As the first scan line is inputted during state 404, which is a first pass, pairs of adjacent pixels in the high resolution scan line are added together and stored in the buffer 69. Thus, summations are inputted to line buffer 69 during the first pass and, also during the first pass, the zeros from the clear operation in state 402 are leaving the line buffer 69 and entering the three input adder 60 through the multiplexer 72 which has been set (via the select line 435) to route the output from line buffer 69 back to the adder 60. Since the line buffer 69 is serving as the intermediate result storage mechanism, the multiplexer 424 provides the input clock, during this first pass, to the clock input of the registers in the line buffer 69. Hence, during state 404 the output of the multiplexer 424 provides the input clock signal through the AND gate 427; the input clock signal appears because the line buffer control (LBCONTROL) at line 426 has been asserted permitting both clock signals to appear at the multiplexer 424. The AND gate 428 serves a similar function as the AND gate 427. Thus, the multiplexer 424 selects between the output and input clock signals when those signals are permitted to reach the multiplexer 424 by the LBCONTROL (when asserted). It can be seen that the multiplexer 433 performs a similar function allowing the clock input to the line buffer 70 to be connected to either the input clock or the output clock depending on the status of the select line 434 which selects the inputs to the MUX 433. The line buffer control (LBCONTROL) 426 controls whether or not the two clock signals are routed to the MUX 433. That is, when the LBCONTROL 426 is asserted the AND gate 431 and the AND gate 432 will allow the two clock signals to appear at the inputs to the multiplexer 433. The line buffer control 426 has the same effect with respect to AND gates 427 and 428. Thus, when the LBCONTROL 426 is not asserted the input and output clock signals do not appear at the inputs to the MUX 424 and similarly do not appear at the inputs to the MUX 433.

At the end of the first pass which occurs during state 404, the line buffer 69 will be completely filled with 640 summations which constitute the first pass values shown, for example, in FIG. 5 (second part). At the same time, the line buffer 70 will have shifted 320 zeros into the line buffer and have shifted out 320 values of the preceeding low resolution scan line. The first pass values are unaffected by the divider 62 since that divider divides by 1 on the first pass; the divider 62 is under the control of the divider control signal appearing at line 422.

At the end of the first pass, the horizontal scan signal will not be asserted causing the finite state machine to jump from state 404 to state 405 during which it waits for the next horizontal scan. The state machine cycles through various input clock signals until the next horizontal scan signal is asserted indicating the start of the next horizontal scan line. When that occurs the state machine jumps from state 405 to state 406 which is a second pass.

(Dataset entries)
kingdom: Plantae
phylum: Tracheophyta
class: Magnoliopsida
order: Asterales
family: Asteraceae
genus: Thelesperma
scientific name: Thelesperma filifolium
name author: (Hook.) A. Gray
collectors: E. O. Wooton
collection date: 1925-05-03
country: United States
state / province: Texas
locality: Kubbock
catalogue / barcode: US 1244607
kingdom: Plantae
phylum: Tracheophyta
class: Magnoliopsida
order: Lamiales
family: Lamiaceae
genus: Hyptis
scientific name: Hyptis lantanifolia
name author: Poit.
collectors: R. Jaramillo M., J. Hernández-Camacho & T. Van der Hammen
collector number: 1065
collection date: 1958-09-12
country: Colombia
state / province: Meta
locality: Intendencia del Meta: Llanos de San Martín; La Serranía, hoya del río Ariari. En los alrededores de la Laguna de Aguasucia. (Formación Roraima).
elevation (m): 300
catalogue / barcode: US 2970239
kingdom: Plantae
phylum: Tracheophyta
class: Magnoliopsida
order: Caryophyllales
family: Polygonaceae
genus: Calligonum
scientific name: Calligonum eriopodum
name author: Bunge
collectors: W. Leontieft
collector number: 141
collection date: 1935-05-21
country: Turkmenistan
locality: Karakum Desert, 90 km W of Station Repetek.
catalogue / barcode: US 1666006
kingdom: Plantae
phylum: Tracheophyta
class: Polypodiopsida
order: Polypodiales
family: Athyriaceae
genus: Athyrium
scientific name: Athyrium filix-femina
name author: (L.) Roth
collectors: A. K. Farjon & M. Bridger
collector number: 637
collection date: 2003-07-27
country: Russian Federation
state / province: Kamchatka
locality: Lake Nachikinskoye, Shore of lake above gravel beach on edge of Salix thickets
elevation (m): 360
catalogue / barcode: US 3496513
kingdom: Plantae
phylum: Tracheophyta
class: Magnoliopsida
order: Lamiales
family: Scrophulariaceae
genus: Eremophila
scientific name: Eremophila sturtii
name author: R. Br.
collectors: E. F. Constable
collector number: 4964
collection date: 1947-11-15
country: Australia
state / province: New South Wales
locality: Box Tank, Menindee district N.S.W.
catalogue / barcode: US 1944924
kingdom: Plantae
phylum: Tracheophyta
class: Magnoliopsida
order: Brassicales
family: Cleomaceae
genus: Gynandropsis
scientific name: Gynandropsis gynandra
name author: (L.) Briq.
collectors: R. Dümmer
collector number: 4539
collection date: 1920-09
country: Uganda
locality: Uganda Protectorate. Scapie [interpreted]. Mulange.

## Written tasks:
[a] Return each line of the listing that contains the string "family".
[b] Write what comes next in the excerpt on line buffers, picking up after its final sentence.
The excerpt on line buffers and the listing are separate material with no connection to each other.

## Answers to the exercise:
[a]
family: Asteraceae
family: Lamiaceae
family: Polygonaceae
family: Athyriaceae
family: Scrophulariaceae
family: Cleomaceae

[b]
As the second high resolution scan line is inputted during this second pass, adjacent pixels are once again added but this time the first pass pixel sum values from the line buffer 69 are also added in via the recirculation route through the multiplexer 72 which is selected, via the select line 435, to output values from the output of the line buffer 69 to the adder 60. Also during this second pass the multiplexer 64 is still selected to transmit the result from the divider 62 to the line buffer 69 (the multiplexer 64 is controlled by the select line 420 as shown in Table 1). During this second pass the divider 62 divides by 2; this division by 2-and the subsequent division via line 73 (at the output of multiplexer 71) will cause the summation of the four pixel values to be divided by 4 thereby producing a simple, unweighted average of four pixels. The 10-bit result from the adder 60 during the second pass may be divided by 2 by shifting the binary decimal point in the divider 62 as is well known in the art.

At the end of this second pass the line buffer 69 will be completely filled with the pixel values for the low resolution image. At the same time the line buffer 70 will have been filled with zeros via line 430 which is inputted to the MUX 65. Thus, the line buffer 70 will be ready to be swapped with the line buffer 69 which will occur at the start of the next pass. When the horizontal scan line ends, the horizontal scan signal will no longer be asserted and the state machine will jump from state 406 to state 407 during which it waits for the assertion of the next horizontal scan signal (HSCAN). When that signal is asserted, indicating the start of the next scan line, the state machine jumps from state 407 to state 408 which is the next first pass. During this first pass and the next pass the line buffer 69 will be outputting the low resolution averaged line and the line buffer 70 will serve to store the intermediate results and final results being computed during states 408 and 410.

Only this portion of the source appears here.